4. As is well known, arbitration is an arrangement for taking and abiding by the judgment of selected persons in some disputed matters, instead of carrying the dispute to established courts of justice and is intended to avoid the formalities, the delay, the expense and vexation of ordinary litigation. The object of the Act is to make appropriate provision for an arbitral procedure which is fair, efficient and capable of meeting the needs of the specific arbitration and to minimize the supervisory role of courts in the arbitral process so as to promote the concept of arbitration as an effective dispute resolution mechanism. The Act is a code by itself. Section 5 of the Act which begins with a non obstante clause provides without any sort of ambiguity that in matters governed by Part I of the Act, there shall not be any judicial interference except where so provided in the said Part. Of course, a legislative enactment cannot curtail a constitutional right including the one provided for under Article 226 of the Constitution, but it is now trite that the said power can be invoked only in exceptional circumstances where a party to a dispute is left remediless under the statute or a clear bad faith is shown by one of the parties. The question arises for consideration, therefore, is whether the petitioner has made out any exceptional circumstances or bad faith on the part of the second respondent, for invoking the remedy under Article 226 of the Constitution.

5. Sub-section (2) of Section 13 of the Act lays down the procedure to challenge the appointment of an arbitrator. True, sub-section (4) of Section 13 provides that if such a challenge is not successful, the arbitral tribunal shall continue the arbitral proceedings and make an arbitral award.
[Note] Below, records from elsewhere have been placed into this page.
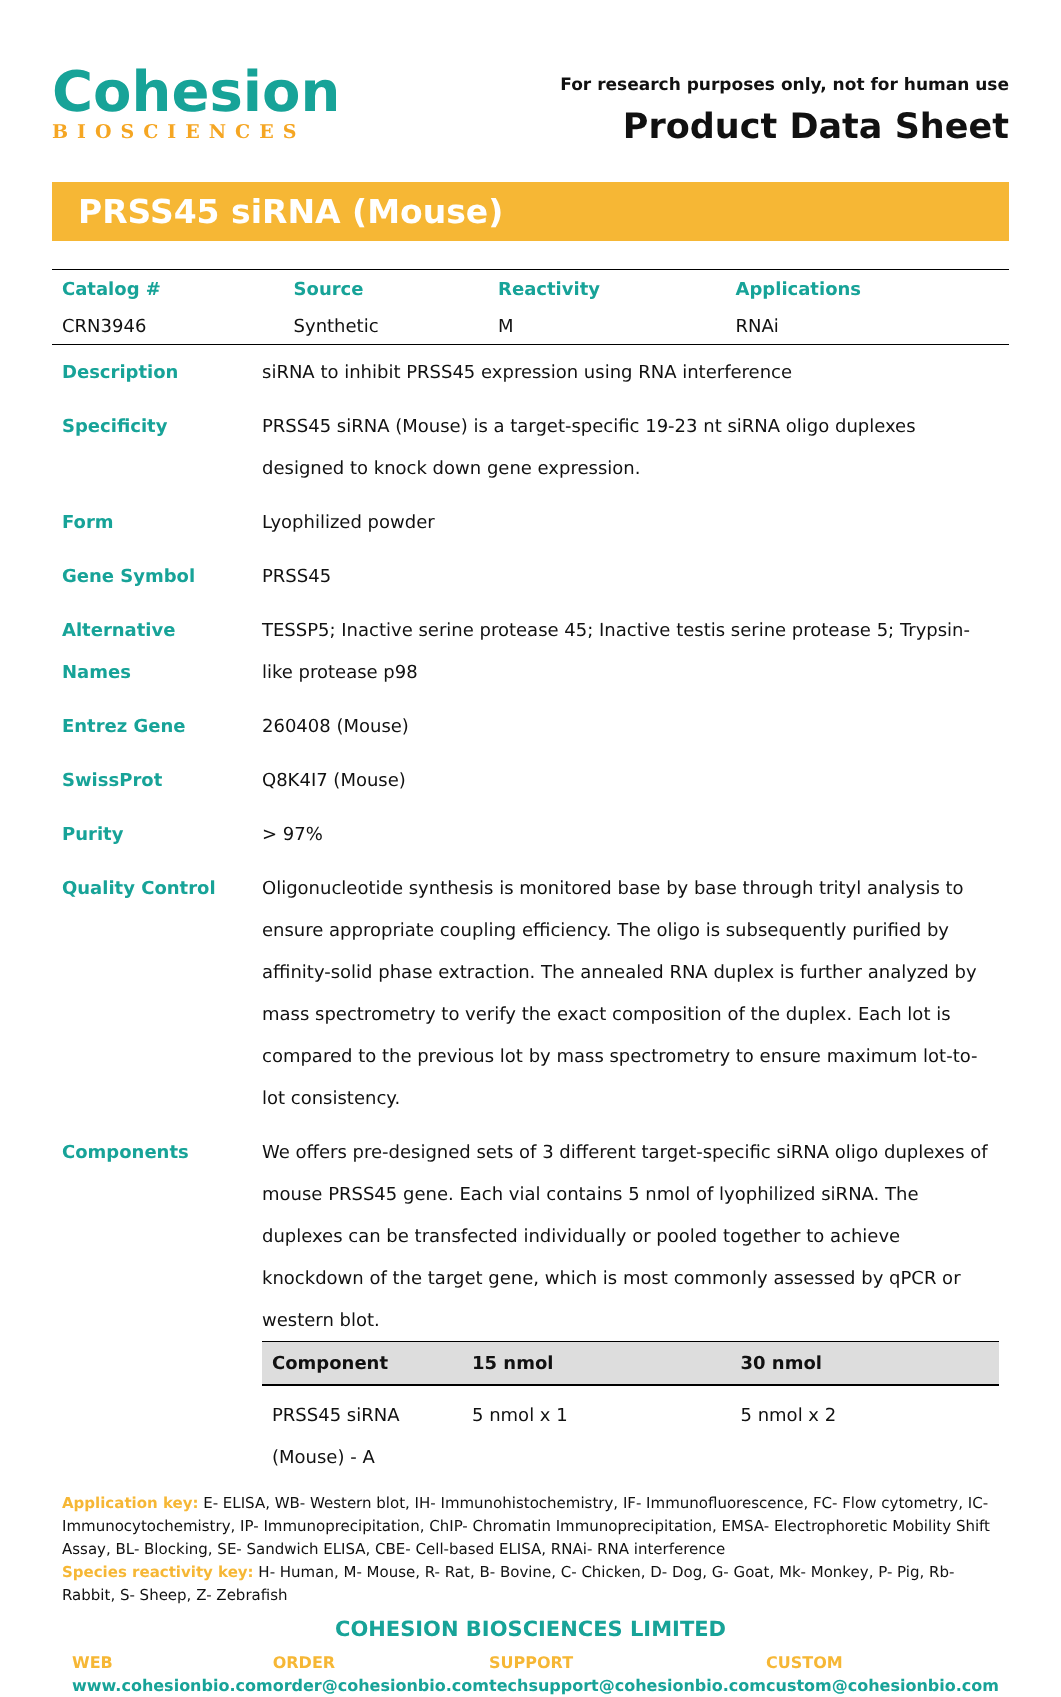Cohesion
BIOSCIENCES
For research purposes only, not for human use
Product Data Sheet
PRSS45 siRNA (Mouse)
| Catalog # | Source | Reactivity | Applications |
| CRN3946 | Synthetic | M | RNAi |
| Description | siRNA to inhibit PRSS45 expression using RNA interference |
| Specificity | PRSS45 siRNA (Mouse) is a target-specific 19-23 nt siRNA oligo duplexes designed to knock down gene expression. |
| Form | Lyophilized powder |
| Gene Symbol | PRSS45 |
| Alternative Names | TESSP5; Inactive serine protease 45; Inactive testis serine protease 5; Trypsin-like protease p98 |
| Entrez Gene | 260408 (Mouse) |
| SwissProt | Q8K4I7 (Mouse) |
| Purity | > 97% |
| Quality Control | Oligonucleotide synthesis is monitored base by base through trityl analysis to ensure appropriate coupling efficiency. The oligo is subsequently purified by affinity-solid phase extraction. The annealed RNA duplex is further analyzed by mass spectrometry to verify the exact composition of the duplex. Each lot is compared to the previous lot by mass spectrometry to ensure maximum lot-to-lot consistency. |
| Components | We offers pre-designed sets of 3 different target-specific siRNA oligo duplexes of mouse PRSS45 gene. Each vial contains 5 nmol of lyophilized siRNA. The duplexes can be transfected individually or pooled together to achieve knockdown of the target gene, which is most commonly assessed by qPCR or western blot. / Component / 15 nmol / 30 nmol / / --- / --- / --- / / PRSS45 siRNA (Mouse) - A / 5 nmol x 1 / 5 nmol x 2 / |
Application key: E- ELISA, WB- Western blot, IH- Immunohistochemistry, IF- Immunofluorescence, FC- Flow cytometry, IC- Immunocytochemistry, IP- Immunoprecipitation, ChIP- Chromatin Immunoprecipitation, EMSA- Electrophoretic Mobility Shift Assay, BL- Blocking, SE- Sandwich ELISA, CBE- Cell-based ELISA, RNAi- RNA interference
Species reactivity key: H- Human, M- Mouse, R- Rat, B- Bovine, C- Chicken, D- Dog, G- Goat, Mk- Monkey, P- Pig, Rb- Rabbit, S- Sheep, Z- Zebrafish
COHESION BIOSCIENCES LIMITED
WEB
www.cohesionbio.com
ORDER
order@cohesionbio.com
SUPPORT
techsupport@cohesionbio.com
CUSTOM
custom@cohesionbio.com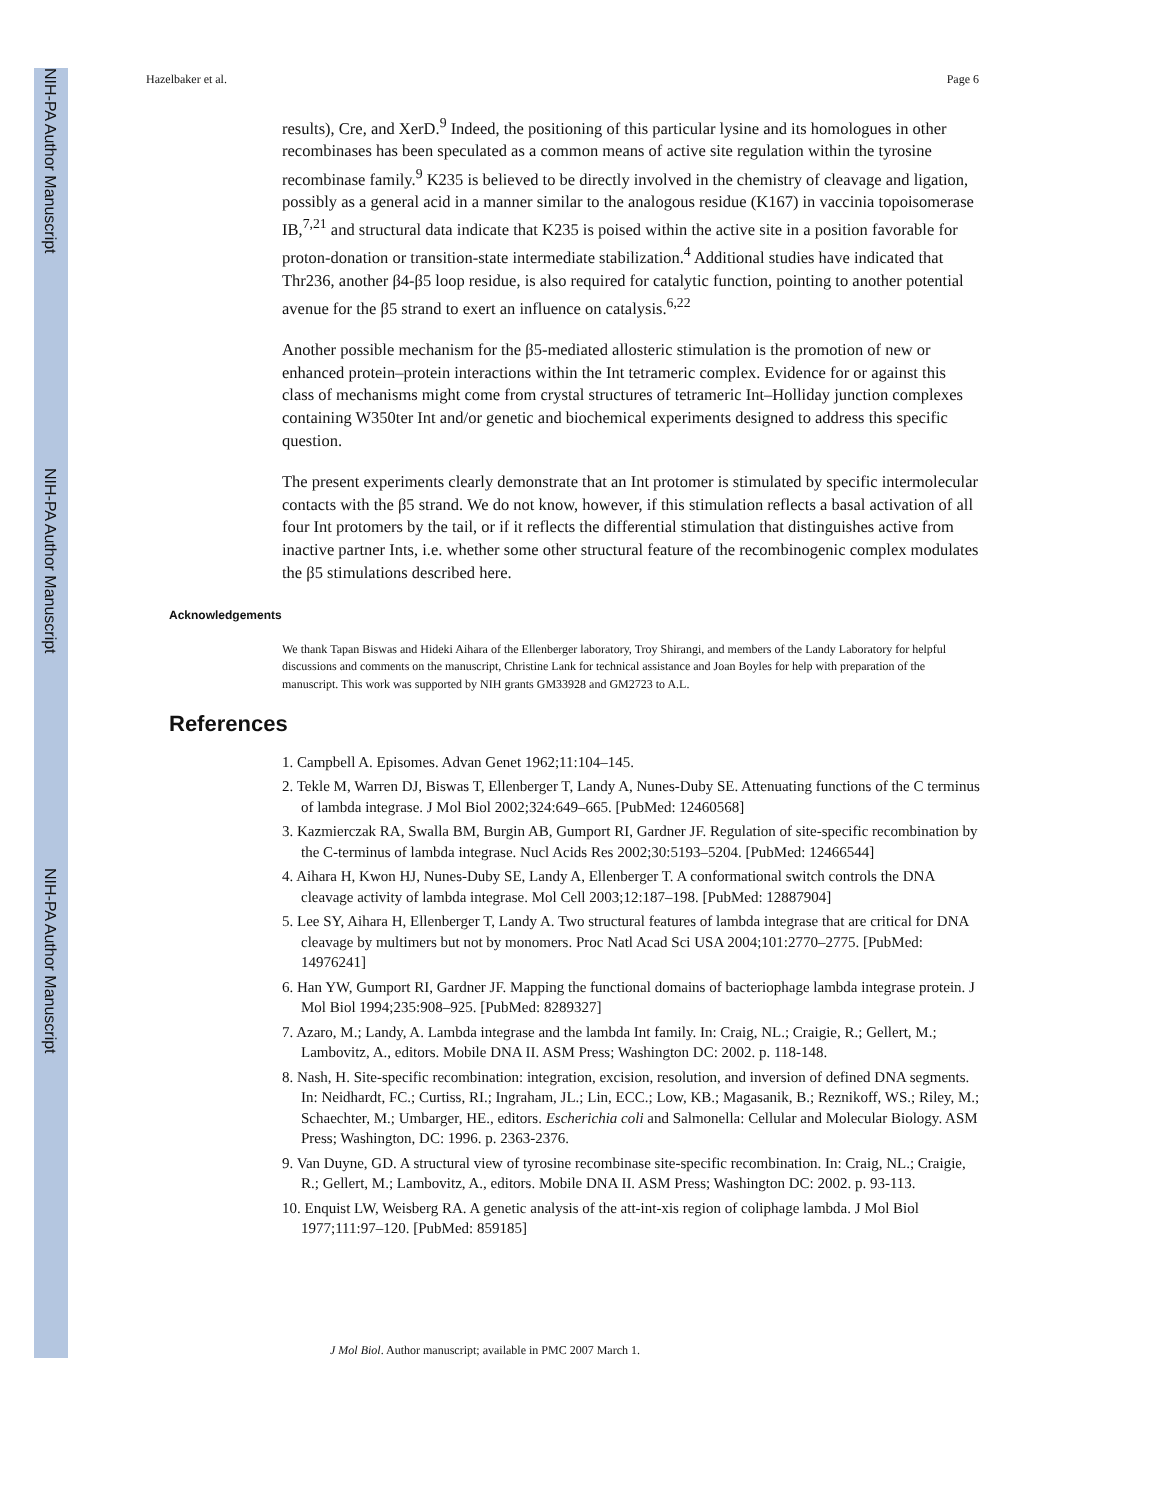NIH-PA Author Manuscript
NIH-PA Author Manuscript
NIH-PA Author Manuscript
Hazelbaker et al. Page 6
results), Cre, and XerD.<sup>9</sup> Indeed, the positioning of this particular lysine and its homologues in other recombinases has been speculated as a common means of active site regulation within the tyrosine recombinase family.<sup>9</sup> K235 is believed to be directly involved in the chemistry of cleavage and ligation, possibly as a general acid in a manner similar to the analogous residue (K167) in vaccinia topoisomerase IB,<sup>7,21</sup> and structural data indicate that K235 is poised within the active site in a position favorable for proton-donation or transition-state intermediate stabilization.<sup>4</sup> Additional studies have indicated that Thr236, another β4-β5 loop residue, is also required for catalytic function, pointing to another potential avenue for the β5 strand to exert an influence on catalysis.<sup>6,22</sup>
Another possible mechanism for the β5-mediated allosteric stimulation is the promotion of new or enhanced protein–protein interactions within the Int tetrameric complex. Evidence for or against this class of mechanisms might come from crystal structures of tetrameric Int–Holliday junction complexes containing W350ter Int and/or genetic and biochemical experiments designed to address this specific question.
The present experiments clearly demonstrate that an Int protomer is stimulated by specific intermolecular contacts with the β5 strand. We do not know, however, if this stimulation reflects a basal activation of all four Int protomers by the tail, or if it reflects the differential stimulation that distinguishes active from inactive partner Ints, i.e. whether some other structural feature of the recombinogenic complex modulates the β5 stimulations described here.
Acknowledgements
We thank Tapan Biswas and Hideki Aihara of the Ellenberger laboratory, Troy Shirangi, and members of the Landy Laboratory for helpful discussions and comments on the manuscript, Christine Lank for technical assistance and Joan Boyles for help with preparation of the manuscript. This work was supported by NIH grants GM33928 and GM2723 to A.L.
References
1. Campbell A. Episomes. Advan Genet 1962;11:104–145.
2. Tekle M, Warren DJ, Biswas T, Ellenberger T, Landy A, Nunes-Duby SE. Attenuating functions of the C terminus of lambda integrase. J Mol Biol 2002;324:649–665. [PubMed: 12460568]
3. Kazmierczak RA, Swalla BM, Burgin AB, Gumport RI, Gardner JF. Regulation of site-specific recombination by the C-terminus of lambda integrase. Nucl Acids Res 2002;30:5193–5204. [PubMed: 12466544]
4. Aihara H, Kwon HJ, Nunes-Duby SE, Landy A, Ellenberger T. A conformational switch controls the DNA cleavage activity of lambda integrase. Mol Cell 2003;12:187–198. [PubMed: 12887904]
5. Lee SY, Aihara H, Ellenberger T, Landy A. Two structural features of lambda integrase that are critical for DNA cleavage by multimers but not by monomers. Proc Natl Acad Sci USA 2004;101:2770–2775. [PubMed: 14976241]
6. Han YW, Gumport RI, Gardner JF. Mapping the functional domains of bacteriophage lambda integrase protein. J Mol Biol 1994;235:908–925. [PubMed: 8289327]
7. Azaro, M.; Landy, A. Lambda integrase and the lambda Int family. In: Craig, NL.; Craigie, R.; Gellert, M.; Lambovitz, A., editors. Mobile DNA II. ASM Press; Washington DC: 2002. p. 118-148.
8. Nash, H. Site-specific recombination: integration, excision, resolution, and inversion of defined DNA segments. In: Neidhardt, FC.; Curtiss, RI.; Ingraham, JL.; Lin, ECC.; Low, KB.; Magasanik, B.; Reznikoff, WS.; Riley, M.; Schaechter, M.; Umbarger, HE., editors. Escherichia coli and Salmonella: Cellular and Molecular Biology. ASM Press; Washington, DC: 1996. p. 2363-2376.
9. Van Duyne, GD. A structural view of tyrosine recombinase site-specific recombination. In: Craig, NL.; Craigie, R.; Gellert, M.; Lambovitz, A., editors. Mobile DNA II. ASM Press; Washington DC: 2002. p. 93-113.
10. Enquist LW, Weisberg RA. A genetic analysis of the att-int-xis region of coliphage lambda. J Mol Biol 1977;111:97–120. [PubMed: 859185]
J Mol Biol. Author manuscript; available in PMC 2007 March 1.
Sub-section (5) of Section 13, however, clarifies that where an arbitral award is made under sub-section (4), the party challenging the arbitrator is free to make an application for setting aside the arbitral award in accordance with Section 34 of the Act. In other words, a very effective alternative remedy is provided in the Act for a party to an arbitral proceedings who is challenging the arbitrator. It is evident from the provisions contained in Section 13 of the Act that the scheme of the Act is that the grievances of the parties concerning the appointment of the arbitrator shall be addressed in terms of the provisions of the Act itself and that there shall not be any judicial interference in the course of the arbitral proceedings for redressal of such grievances. That being the scheme of the Act, according to me, if the courts interfere in the arbitral process beyond the ambit of the Act, the efficiency of the arbitral proceedings would be impaired and the object of the Act would be defeated.

In the said view of the matter, according to me, there is no merit in the writ petition and the same is, accordingly, dismissed.